Cynicism aside (and that really is a difficult thing to do under the present circumstances), the photograph above, which has appeared prominently in a number of recent slide shows with direct reference to the current government shutdown, is an important reminder of how difficult it is to picture the partisan divide that has tied the nation’s capital in notes.  Put differently, we too often assume that photojournalism is ground in a realist  sensibility that literally shows us what is taking place within boundaries of the frame—that and nothing more.  But for the most part it is well nigh near impossible to show the principles that are truly at stake in such a standoff in any literal sense—and this goes whether you are a Tea Party conservative who believes that the government is too big for its britches and needs to be brought down a few notches or a left of center President who believes that a democratic government cannot reasonably  sustain itself when a minority faction of the minority party seeks to subvert the rule of law by forcing its will on the majority.  This is no doubt why the vast majority of photographs that we have seen of the government stand off  over the past few weeks have been altogether uninformative and banal: pictures of congressional leaders coming too or fro, or delivering speeches, or leading constituent tours in the Capital; and the same can be said for the President, who is either speaking from the Rose Garden or on the stump somewhere, or as in one photo shoot, helping to make sandwiches for those who have been furloughed by the government shutdown.  And more than just being uninformative and uninteresting, they lack any real sense of affect.

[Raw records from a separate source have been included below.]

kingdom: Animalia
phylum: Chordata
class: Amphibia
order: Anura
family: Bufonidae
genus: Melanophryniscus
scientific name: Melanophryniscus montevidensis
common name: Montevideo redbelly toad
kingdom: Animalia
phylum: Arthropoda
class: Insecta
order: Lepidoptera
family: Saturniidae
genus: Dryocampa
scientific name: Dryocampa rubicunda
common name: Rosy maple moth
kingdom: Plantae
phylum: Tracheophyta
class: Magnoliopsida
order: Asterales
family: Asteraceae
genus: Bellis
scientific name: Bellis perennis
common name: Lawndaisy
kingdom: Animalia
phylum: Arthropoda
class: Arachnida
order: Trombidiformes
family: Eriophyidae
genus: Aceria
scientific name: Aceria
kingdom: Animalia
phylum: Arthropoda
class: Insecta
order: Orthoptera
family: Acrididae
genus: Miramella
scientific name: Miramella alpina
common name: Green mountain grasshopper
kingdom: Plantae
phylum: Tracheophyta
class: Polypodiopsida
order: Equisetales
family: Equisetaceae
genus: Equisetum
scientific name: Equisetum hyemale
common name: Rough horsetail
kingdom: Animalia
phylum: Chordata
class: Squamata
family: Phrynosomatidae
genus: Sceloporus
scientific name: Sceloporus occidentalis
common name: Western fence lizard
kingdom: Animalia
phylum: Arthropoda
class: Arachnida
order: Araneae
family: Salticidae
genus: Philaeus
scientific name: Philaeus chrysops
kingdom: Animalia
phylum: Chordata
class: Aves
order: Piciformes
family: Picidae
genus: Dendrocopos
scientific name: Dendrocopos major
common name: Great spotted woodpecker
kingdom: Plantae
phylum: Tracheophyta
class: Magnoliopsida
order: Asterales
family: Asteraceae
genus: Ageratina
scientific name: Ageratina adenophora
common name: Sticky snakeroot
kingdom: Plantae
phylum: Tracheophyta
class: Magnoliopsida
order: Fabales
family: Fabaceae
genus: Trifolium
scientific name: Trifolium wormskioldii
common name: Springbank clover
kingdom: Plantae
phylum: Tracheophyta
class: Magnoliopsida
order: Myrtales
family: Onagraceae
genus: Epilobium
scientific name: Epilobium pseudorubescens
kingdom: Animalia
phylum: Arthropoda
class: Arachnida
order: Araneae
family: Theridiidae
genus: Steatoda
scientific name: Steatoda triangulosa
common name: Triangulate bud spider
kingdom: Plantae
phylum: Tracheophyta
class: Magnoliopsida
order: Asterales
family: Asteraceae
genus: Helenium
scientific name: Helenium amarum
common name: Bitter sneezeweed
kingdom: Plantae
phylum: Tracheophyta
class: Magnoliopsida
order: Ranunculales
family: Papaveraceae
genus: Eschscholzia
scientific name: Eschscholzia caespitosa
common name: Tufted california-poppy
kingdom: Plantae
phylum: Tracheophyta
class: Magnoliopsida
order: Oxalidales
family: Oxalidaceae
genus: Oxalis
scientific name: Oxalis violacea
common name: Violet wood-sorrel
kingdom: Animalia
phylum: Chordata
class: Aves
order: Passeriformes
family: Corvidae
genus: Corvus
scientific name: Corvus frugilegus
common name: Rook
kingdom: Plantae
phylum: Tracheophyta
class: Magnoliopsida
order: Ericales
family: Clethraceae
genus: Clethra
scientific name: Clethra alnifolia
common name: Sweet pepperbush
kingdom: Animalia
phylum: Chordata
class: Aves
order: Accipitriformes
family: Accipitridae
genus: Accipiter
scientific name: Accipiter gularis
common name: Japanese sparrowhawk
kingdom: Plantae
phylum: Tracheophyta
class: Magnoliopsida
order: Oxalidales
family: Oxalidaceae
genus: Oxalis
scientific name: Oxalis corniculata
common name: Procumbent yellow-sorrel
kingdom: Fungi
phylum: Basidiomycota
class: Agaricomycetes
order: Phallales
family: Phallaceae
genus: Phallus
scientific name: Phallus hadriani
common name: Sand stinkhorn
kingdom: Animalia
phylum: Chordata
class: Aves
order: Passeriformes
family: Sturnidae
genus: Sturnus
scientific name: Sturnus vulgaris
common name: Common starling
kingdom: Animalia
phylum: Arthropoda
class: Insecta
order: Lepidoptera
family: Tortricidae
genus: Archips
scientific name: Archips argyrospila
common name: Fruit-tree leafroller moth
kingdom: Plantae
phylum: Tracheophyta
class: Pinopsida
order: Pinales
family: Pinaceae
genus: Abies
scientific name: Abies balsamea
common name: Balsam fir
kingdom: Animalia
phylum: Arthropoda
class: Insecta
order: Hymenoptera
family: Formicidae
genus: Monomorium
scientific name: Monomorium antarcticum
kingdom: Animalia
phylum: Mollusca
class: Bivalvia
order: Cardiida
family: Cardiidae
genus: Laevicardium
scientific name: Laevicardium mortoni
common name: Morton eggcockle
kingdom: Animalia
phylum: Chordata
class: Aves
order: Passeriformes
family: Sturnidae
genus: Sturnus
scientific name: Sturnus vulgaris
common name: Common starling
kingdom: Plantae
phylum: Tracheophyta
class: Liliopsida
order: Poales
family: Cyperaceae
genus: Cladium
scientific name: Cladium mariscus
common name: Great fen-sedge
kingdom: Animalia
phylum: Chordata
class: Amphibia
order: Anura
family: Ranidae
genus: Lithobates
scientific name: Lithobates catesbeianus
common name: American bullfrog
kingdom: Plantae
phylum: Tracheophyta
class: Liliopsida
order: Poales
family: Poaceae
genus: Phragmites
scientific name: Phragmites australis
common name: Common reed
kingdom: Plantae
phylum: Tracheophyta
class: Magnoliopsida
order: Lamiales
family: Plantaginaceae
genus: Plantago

The photograph above is different in this regard.  Its sensibility is not so much a function of its realist representation of a sunrise on the Washington Mall as it is the way in which it depicts an attitude towards the current situation by placing otherwise common and recognizable elements into figurative relationships via the creative articulation of visual metaphors.  It is shot at dawn, just as the sun is rising, but the image nevertheless challenges the confidence one might have that this will be a truly sunny day.  The clouds in the sky could turn out to be storm clouds, its not entirely clear, and the fog and mist lend a washed out quality to the image that accents the ways in which the Mall itself is backlit, casting it in shadows that are hard to discern—there could be evil foreboding here, but its really hard to tell.  The Washington Monument is under reconstruction, as marked by the scaffolding that surrounds it, a sign perhaps of the reality that government itself needs to be renovated from time to time, a point reinforced in some ways by the cranes that dot the skyline.  The cranes are at a standstill, just as one might imagine them to be in the early morning hours, but the foggy haze makes it unclear just when clear skies will abide and hence when all will be back at work. This, it would seem, is a picture of the nation’s capital caught in the standstill of partisan divide: foggy, confused, and not clear where it might be headed.

In short, for all of its realism otherwise, the photograph above is something of an allegory that helps us imagine the world as it is–or as it might be.  Like Garrison Keillor’s fictional Lake Wobegon, what photographs like this can do at their very best is to help make the familiar strange and the strange familiar, and in the process they can inculcate an attitude—sometimes salutary and sometimes not—that invites our active engagement with the world.

Well, in any case, that’s the news from D.C.’s version of Lake Wobegon, where all the representatives are principled, the senators are reasonable, and the citizens are … you know, above average.